Stored dataset items:
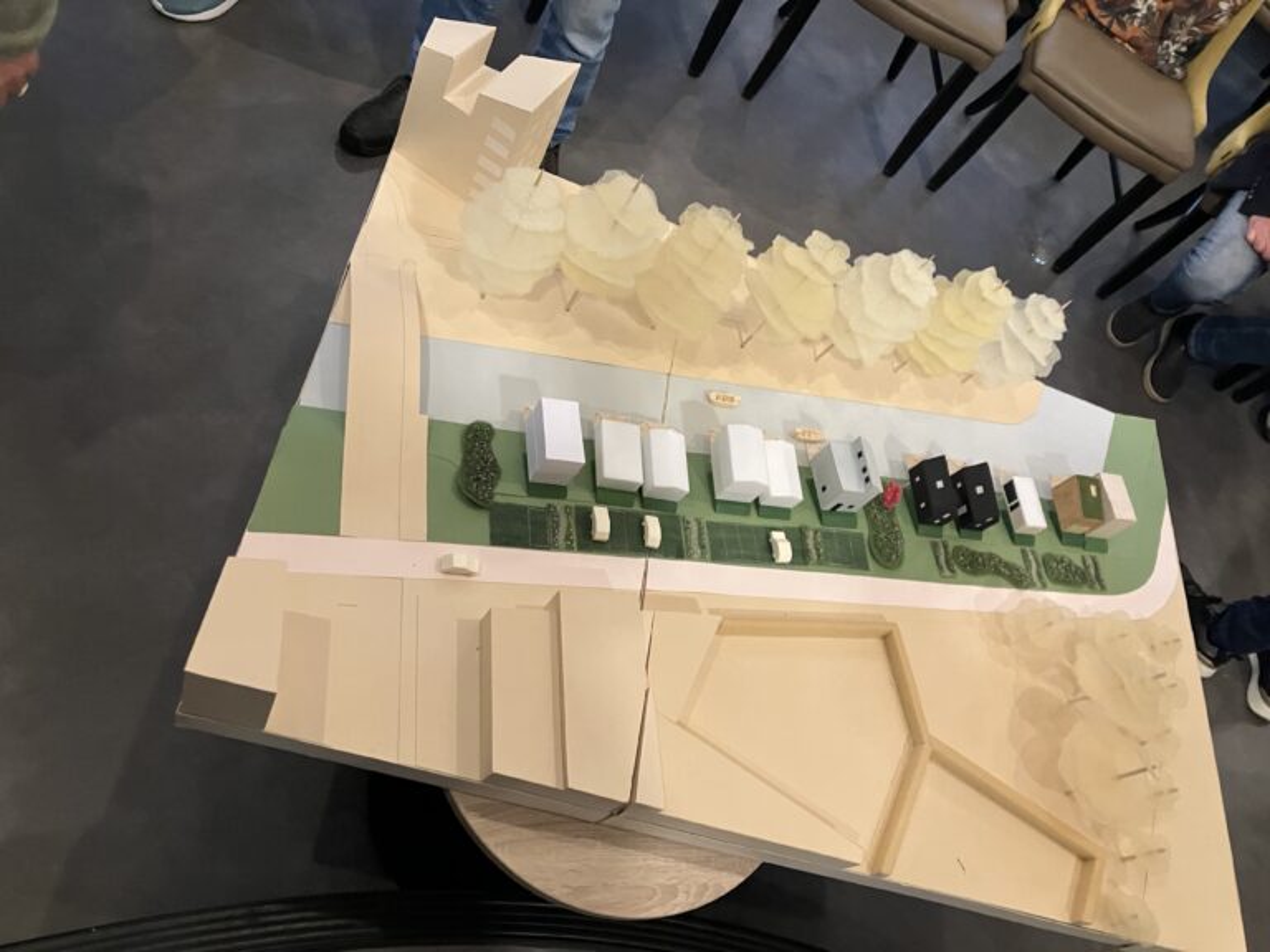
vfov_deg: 49.7
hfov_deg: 63.4
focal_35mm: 28
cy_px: 476
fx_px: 1027
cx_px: 635
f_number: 1.8
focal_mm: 3.99
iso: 320
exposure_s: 1/25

WHAT YOU ARE ASKED TO DO -
With the line containing "focal_35mm: 28" as the first and the last line above as the final one, copy those lines exactly and no others.

RESULT OF THIS EXERCISE -
focal_35mm: 28
cy_px: 476
fx_px: 1027
cx_px: 635
f_number: 1.8
focal_mm: 3.99
iso: 320
exposure_s: 1/25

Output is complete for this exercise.